> _TASK INSTRUCTIONS_: Which lines in the records below contain the string "vena"? Pick out each one and copy it in full.

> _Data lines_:
+++

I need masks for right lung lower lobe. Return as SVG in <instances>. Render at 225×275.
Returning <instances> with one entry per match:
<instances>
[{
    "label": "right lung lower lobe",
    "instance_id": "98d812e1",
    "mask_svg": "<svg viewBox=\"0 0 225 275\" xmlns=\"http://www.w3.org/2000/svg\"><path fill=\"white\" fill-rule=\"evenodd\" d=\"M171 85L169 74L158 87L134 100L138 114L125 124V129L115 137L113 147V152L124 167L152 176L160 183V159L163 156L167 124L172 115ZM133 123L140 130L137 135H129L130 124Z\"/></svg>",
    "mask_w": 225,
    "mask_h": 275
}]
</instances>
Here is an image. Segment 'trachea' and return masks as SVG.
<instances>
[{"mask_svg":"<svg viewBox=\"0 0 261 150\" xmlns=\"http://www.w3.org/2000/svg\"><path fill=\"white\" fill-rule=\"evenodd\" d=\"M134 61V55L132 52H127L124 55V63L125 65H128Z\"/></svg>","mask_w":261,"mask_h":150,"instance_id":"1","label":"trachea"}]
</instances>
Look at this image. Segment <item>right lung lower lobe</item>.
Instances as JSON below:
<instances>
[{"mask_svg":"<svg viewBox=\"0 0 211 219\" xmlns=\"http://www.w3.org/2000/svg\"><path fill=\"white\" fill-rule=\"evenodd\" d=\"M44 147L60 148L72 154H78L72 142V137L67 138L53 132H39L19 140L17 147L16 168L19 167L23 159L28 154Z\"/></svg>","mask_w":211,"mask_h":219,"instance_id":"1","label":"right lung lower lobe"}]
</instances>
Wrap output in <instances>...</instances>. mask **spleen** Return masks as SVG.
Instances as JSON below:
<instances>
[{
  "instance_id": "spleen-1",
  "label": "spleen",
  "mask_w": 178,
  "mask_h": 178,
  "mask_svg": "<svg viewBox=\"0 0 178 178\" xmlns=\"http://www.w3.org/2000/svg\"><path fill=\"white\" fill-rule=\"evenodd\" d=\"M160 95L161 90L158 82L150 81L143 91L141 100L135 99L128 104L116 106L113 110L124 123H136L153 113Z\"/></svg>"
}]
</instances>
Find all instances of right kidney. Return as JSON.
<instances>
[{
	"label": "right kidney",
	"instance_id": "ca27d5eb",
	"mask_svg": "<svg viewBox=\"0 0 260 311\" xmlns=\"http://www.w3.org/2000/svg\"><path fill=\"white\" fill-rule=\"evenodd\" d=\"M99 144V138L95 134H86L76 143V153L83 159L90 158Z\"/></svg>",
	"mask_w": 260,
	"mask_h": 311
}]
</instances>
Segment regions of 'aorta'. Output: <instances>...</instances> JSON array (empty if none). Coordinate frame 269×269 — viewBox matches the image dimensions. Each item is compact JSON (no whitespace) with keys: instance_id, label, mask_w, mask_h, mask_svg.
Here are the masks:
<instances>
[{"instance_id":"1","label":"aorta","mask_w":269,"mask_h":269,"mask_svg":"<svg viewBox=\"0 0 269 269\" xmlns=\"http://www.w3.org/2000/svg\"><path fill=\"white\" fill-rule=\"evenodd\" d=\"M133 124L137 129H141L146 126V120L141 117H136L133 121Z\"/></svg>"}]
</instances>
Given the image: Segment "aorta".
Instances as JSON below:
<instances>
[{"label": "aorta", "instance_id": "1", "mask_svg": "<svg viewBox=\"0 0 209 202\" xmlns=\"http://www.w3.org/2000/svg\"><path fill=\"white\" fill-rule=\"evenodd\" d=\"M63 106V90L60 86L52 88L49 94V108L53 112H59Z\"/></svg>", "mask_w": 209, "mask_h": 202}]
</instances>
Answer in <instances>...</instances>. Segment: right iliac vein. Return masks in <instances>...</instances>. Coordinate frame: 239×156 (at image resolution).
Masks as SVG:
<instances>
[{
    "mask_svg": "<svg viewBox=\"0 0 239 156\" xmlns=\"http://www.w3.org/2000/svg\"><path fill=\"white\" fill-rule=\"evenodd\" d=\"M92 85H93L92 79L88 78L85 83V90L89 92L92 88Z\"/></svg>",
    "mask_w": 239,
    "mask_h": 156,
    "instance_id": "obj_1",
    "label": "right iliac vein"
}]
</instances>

+++

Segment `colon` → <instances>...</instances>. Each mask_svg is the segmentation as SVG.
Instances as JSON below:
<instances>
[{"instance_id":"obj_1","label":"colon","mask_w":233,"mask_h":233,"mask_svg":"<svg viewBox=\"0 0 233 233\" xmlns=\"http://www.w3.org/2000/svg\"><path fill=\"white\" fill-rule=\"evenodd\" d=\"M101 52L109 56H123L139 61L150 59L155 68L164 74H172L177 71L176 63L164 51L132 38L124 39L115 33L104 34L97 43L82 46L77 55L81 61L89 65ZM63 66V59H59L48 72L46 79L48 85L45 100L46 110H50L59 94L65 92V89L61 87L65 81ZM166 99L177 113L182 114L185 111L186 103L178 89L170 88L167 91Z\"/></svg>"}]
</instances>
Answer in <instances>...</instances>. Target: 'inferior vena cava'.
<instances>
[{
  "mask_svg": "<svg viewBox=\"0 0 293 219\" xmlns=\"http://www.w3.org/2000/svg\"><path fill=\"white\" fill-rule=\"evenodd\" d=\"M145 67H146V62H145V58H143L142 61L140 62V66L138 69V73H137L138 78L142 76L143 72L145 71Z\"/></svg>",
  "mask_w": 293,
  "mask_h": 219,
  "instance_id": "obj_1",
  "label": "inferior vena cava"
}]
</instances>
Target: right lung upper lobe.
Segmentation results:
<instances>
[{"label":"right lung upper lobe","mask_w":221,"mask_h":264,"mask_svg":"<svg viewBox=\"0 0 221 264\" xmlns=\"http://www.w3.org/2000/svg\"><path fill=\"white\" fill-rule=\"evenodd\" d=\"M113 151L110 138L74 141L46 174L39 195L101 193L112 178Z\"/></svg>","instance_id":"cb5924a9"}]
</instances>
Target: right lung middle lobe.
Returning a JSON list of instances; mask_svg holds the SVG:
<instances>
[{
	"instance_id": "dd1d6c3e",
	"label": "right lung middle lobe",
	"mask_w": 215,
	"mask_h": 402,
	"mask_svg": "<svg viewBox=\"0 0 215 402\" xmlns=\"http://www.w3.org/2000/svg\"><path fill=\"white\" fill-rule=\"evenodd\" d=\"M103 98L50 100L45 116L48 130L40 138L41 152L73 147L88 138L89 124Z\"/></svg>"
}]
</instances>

+++

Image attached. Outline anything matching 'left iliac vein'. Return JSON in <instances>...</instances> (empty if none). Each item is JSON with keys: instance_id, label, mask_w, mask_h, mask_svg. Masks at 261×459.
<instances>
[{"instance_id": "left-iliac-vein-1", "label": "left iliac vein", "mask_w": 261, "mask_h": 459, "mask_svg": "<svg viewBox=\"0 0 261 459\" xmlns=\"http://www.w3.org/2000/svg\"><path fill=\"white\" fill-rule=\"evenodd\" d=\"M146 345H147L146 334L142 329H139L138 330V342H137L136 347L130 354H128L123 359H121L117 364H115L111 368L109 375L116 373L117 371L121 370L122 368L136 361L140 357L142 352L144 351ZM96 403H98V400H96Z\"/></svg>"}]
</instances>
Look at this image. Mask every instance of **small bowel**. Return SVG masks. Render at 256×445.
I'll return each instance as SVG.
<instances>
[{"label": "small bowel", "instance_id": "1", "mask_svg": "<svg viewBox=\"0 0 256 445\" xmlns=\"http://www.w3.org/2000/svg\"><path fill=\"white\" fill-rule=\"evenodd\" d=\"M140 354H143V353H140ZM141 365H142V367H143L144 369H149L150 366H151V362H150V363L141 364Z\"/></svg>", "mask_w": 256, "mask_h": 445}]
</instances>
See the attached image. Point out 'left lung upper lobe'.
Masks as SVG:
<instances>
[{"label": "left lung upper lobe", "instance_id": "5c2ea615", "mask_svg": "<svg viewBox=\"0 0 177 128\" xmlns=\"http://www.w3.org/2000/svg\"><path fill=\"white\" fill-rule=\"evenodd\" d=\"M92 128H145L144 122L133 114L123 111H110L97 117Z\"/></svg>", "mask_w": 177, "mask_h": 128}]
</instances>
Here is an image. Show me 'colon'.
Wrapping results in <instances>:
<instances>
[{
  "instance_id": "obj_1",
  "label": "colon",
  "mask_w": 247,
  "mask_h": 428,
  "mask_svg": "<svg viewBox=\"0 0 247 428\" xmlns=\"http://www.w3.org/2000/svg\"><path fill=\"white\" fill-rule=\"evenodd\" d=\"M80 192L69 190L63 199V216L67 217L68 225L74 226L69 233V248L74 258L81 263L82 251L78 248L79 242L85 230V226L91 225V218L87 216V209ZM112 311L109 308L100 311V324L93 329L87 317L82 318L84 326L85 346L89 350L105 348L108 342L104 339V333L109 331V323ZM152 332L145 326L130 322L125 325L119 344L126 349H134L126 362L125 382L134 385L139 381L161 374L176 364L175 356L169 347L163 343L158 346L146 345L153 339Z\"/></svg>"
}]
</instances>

+++

> _ANSWER BELOW_:
Answer in <instances>...</instances>. Target: 'inferior vena cava'.
  "label": "inferior vena cava"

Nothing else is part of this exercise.